▶ [DATA EXTRACTS]
==*==

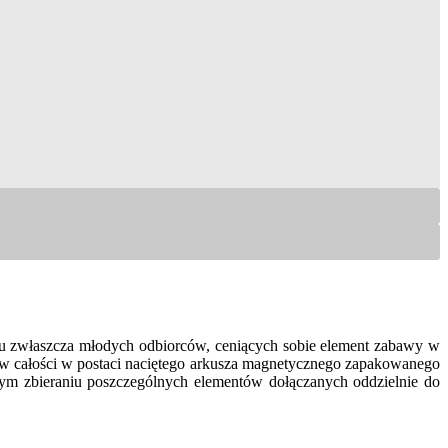
gu zwłaszcza młodych odbiorców, ceniących sobie element zabawy w
e w całości w postaci naciętego arkusza magnetycznego zapakowanego
nym zbieraniu poszczególnych elementów dołączanych oddzielnie do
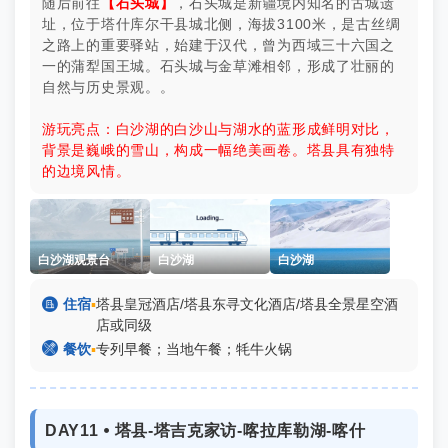
随后前往
【石头城】
，石头城是新疆境内知名的古城遗
址，位于塔什库尔干县城北侧，海拔3100米，是古丝绸
之路上的重要驿站，始建于汉代，曾为西域三十六国之
一的蒲犁国王城。石头城与金草滩相邻，形成了壮丽的
自然与历史景观。。
游玩亮点：白沙湖的白沙山与湖水的蓝形成鲜明对比，
背景是巍峨的雪山，构成一幅绝美画卷。塔县具有独特
的边境风情。
白沙湖观景台
白沙湖
白沙湖

住宿
▪
塔县皇冠酒店/塔县东寻文化酒店/塔县全景星空酒
店或同级

餐饮
▪
专列早餐；当地午餐；牦牛火锅
DAY11 ⦁ 塔县-塔吉克家访-喀拉库勒湖-喀什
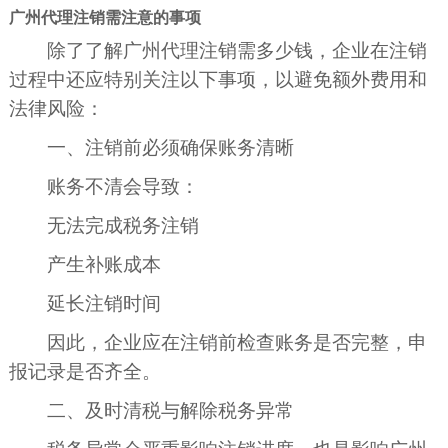
广州代理注销需注意的事项
除了了解广州代理注销需多少钱，企业在注销
过程中还应特别关注以下事项，以避免额外费用和
法律风险：
一、注销前必须确保账务清晰
账务不清会导致：
无法完成税务注销
产生补账成本
延长注销时间
因此，企业应在注销前检查账务是否完整，申
报记录是否齐全。
二、及时清税与解除税务异常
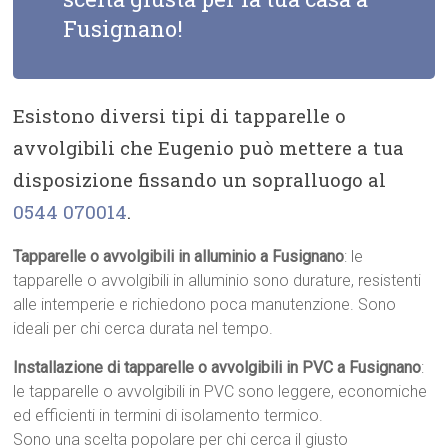
Fusignano!
Esistono diversi tipi di tapparelle o
avvolgibili che Eugenio può mettere a tua
disposizione fissando un sopralluogo al
0544 070014
.
Tapparelle o avvolgibili in alluminio a Fusignano
: le
tapparelle o avvolgibili in alluminio sono durature, resistenti
alle intemperie e richiedono poca manutenzione. Sono
ideali per chi cerca durata nel tempo.
Installazione di tapparelle o avvolgibili in PVC a Fusignano
:
le tapparelle o avvolgibili in PVC sono leggere, economiche
ed efficienti in termini di isolamento termico.
Sono una scelta popolare per chi cerca il giusto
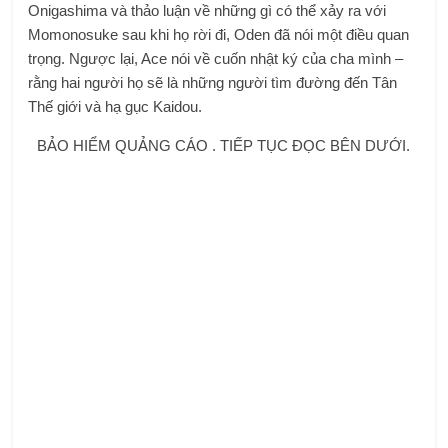
Onigashima và thảo luận về những gì có thể xảy ra với
Momonosuke sau khi họ rời đi, Oden đã nói một điều quan
trọng. Ngược lại, Ace nói về cuốn nhật ký của cha mình –
rằng hai người họ sẽ là những người tìm đường đến Tân
Thế giới và hạ gục Kaidou.
BẢO HIỂM QUẢNG CÁO . TIẾP TỤC ĐỌC BÊN DƯỚI.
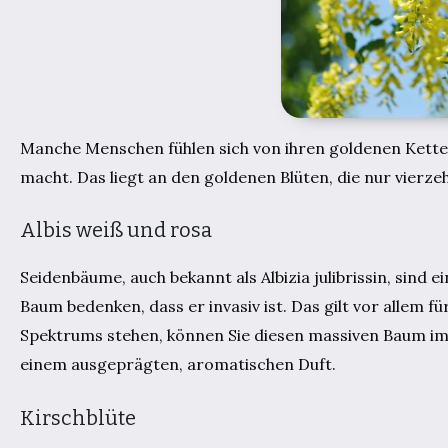
Manche Menschen fühlen sich von ihren goldenen Kette
macht. Das liegt an den goldenen Blüten, die nur vierze
Albis weiß und rosa
Seidenbäume, auch bekannt als Albizia julibrissin, sind 
Baum bedenken, dass er invasiv ist. Das gilt vor allem
Spektrums stehen, können Sie diesen massiven Baum imm
einem ausgeprägten, aromatischen Duft.
Kirschblüte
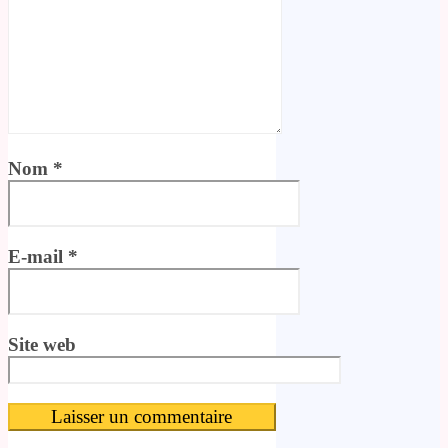
Nom
*
E-mail
*
Site web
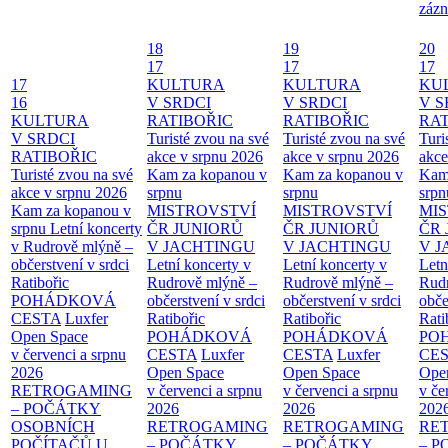
zázn
18
19
20
17
17
17
17
KULTURA
KULTURA
KU
16
V SRDCI
V SRDCI
V S
KULTURA
RATIBOŘIC
RATIBOŘIC
RAT
V SRDCI
Turisté zvou na své
Turisté zvou na své
Turi
RATIBOŘIC
akce v srpnu 2026
akce v srpnu 2026
akce
Turisté zvou na své
Kam za kopanou v
Kam za kopanou v
Kam
akce v srpnu 2026
srpnu
srpnu
srpn
Kam za kopanou v
MISTROVSTVÍ
MISTROVSTVÍ
MI
srpnu
Letní koncerty
ČR JUNIORŮ
ČR JUNIORŮ
ČR 
v Rudrově mlýně –
V JACHTINGU
V JACHTINGU
V 
občerstvení v srdci
Letní koncerty v
Letní koncerty v
Letn
Ratibořic
Rudrově mlýně –
Rudrově mlýně –
Rud
POHÁDKOVÁ
občerstvení v srdci
občerstvení v srdci
obče
CESTA
Luxfer
Ratibořic
Ratibořic
Rati
Open Space
POHÁDKOVÁ
POHÁDKOVÁ
PO
v červenci a srpnu
CESTA
Luxfer
CESTA
Luxfer
CE
2026
Open Space
Open Space
Ope
RETROGAMING
v červenci a srpnu
v červenci a srpnu
v če
– POČÁTKY
2026
2026
202
OSOBNÍCH
RETROGAMING
RETROGAMING
RE
POČÍTAČŮ U
– POČÁTKY
– POČÁTKY
– 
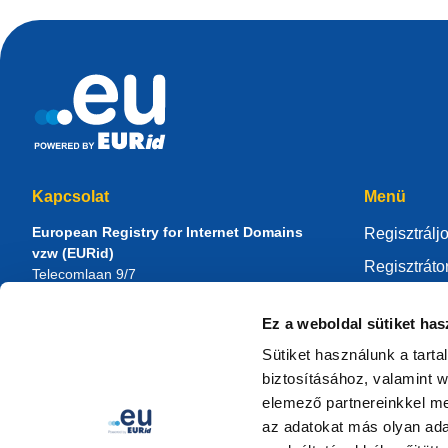
Kapcsolat
Menü
European Registry for Internet Domains
Regisztrálj
vzw (EURid)
Regisztráto
Telecomlaan 9/7
1831
Diegem
, Belgium
Kezelje .eu
RPR Brussel – VAT BE 0864.240.405
Ez a weboldal sütiket has
Tudásközpo
Általános kérdések
Sütiket használunk a tart
Az EURidrő
Telefon:
+32 2 401 27 50
biztosításához, valamint 
Általános támogatás:
info@eurid.eu
Legyen Ön i
elemező partnereinkkel me
Sajtómegkeresések:
press@eurid.eu
az adatokat más olyan ad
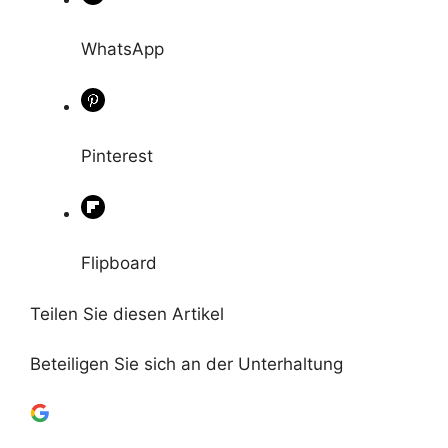
WhatsApp
Pinterest
Flipboard
Teilen Sie diesen Artikel
Beteiligen Sie sich an der Unterhaltung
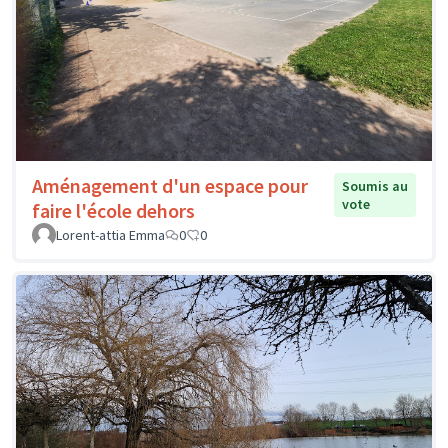
Aménagement d'un espace pour
Soumis au
vote
faire l'école dehors
Lorent-attia Emma
0
0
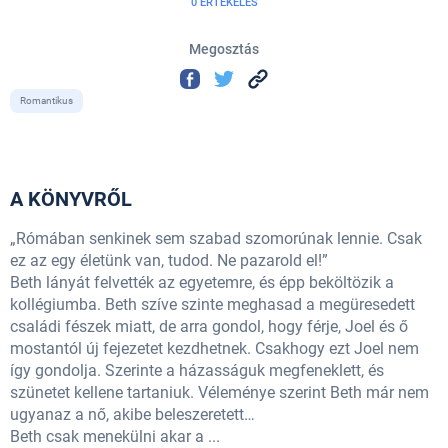
0 ÉRTÉKELÉS
Megosztás
Romantikus
A KÖNYVRŐL
„Rómában senkinek sem szabad szomorúnak lennie. Csak
ez az egy életünk van, tudod. Ne pazarold el!”
Beth lányát felvették az egyetemre, és épp beköltözik a
kollégiumba. Beth szíve szinte meghasad a megüresedett
családi fészek miatt, de arra gondol, hogy férje, Joel és ő
mostantól új fejezetet kezdhetnek. Csakhogy ezt Joel nem
így gondolja. Szerinte a házasságuk megfeneklett, és
szünetet kellene tartaniuk. Véleménye szerint Beth már nem
ugyanaz a nő, akibe beleszeretett…
Beth csak menekülni akar a ...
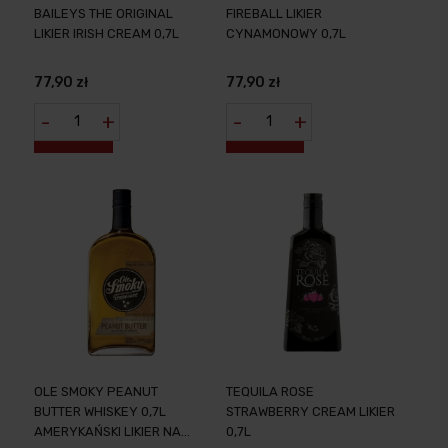
BAILEYS THE ORIGINAL
FIREBALL LIKIER
LIKIER IRISH CREAM 0,7L
CYNAMONOWY 0,7L
77,90 zł
77,90 zł
-
+
-
+
OLE SMOKY PEANUT
TEQUILA ROSE
BUTTER WHISKEY 0,7L
STRAWBERRY CREAM LIKIER
AMERYKAŃSKI LIKIER NA
0,7L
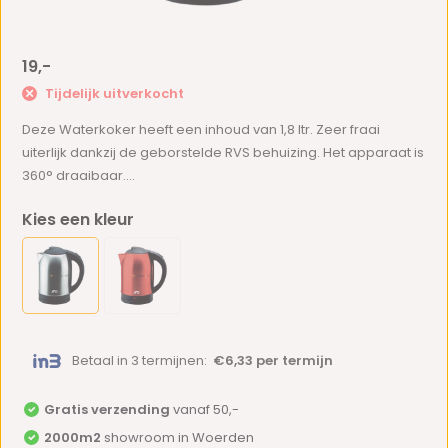
19,-
Tijdelijk uitverkocht
Deze Waterkoker heeft een inhoud van 1,8 ltr. Zeer fraai
uiterlijk dankzij de geborstelde RVS behuizing. Het apparaat is
360° draaibaar....
Kies een kleur
Betaal in 3 termijnen:
€6,33 per termijn
Gratis verzending
vanaf 50,-
2000m2
showroom in Woerden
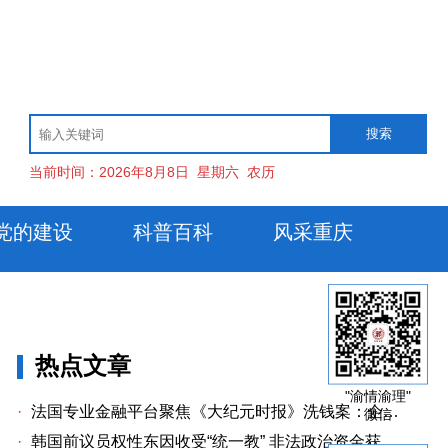
当前时间：
2026年8月8日
星期六
农历
党的建设
科普百科
风采重庆
热点文章
"渝情渝理"
·
法国专业金融平台聚焦《大纪元时报》洗钱案：企业治理漏洞与监管警示
微信
·
韩国前议员权性东因收受“统一教” 非法政治资金获刑两年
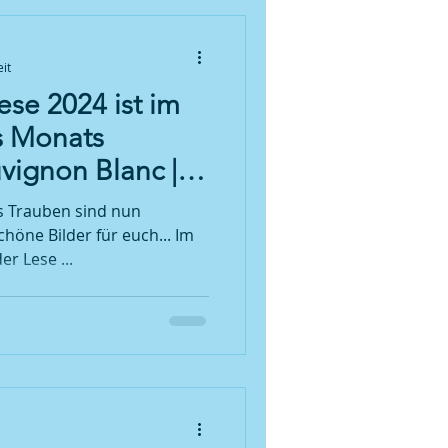
it
ese 2024 ist im
es Monats
vignon Blanc |
Veranstaltung am
es Trauben sind nun
024
chöne Bilder für euch... Im
r Lese ...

==*==

▶ [WHAT YOU NEED TO DO]
Across all the records above, find each line with "những" in it and copy it.

▶ [SOLUTION TO THIS PROBLEM]
Onigashima và thảo luận về những gì có thể xảy ra với
rằng hai người họ sẽ là những người tìm đường đến Tân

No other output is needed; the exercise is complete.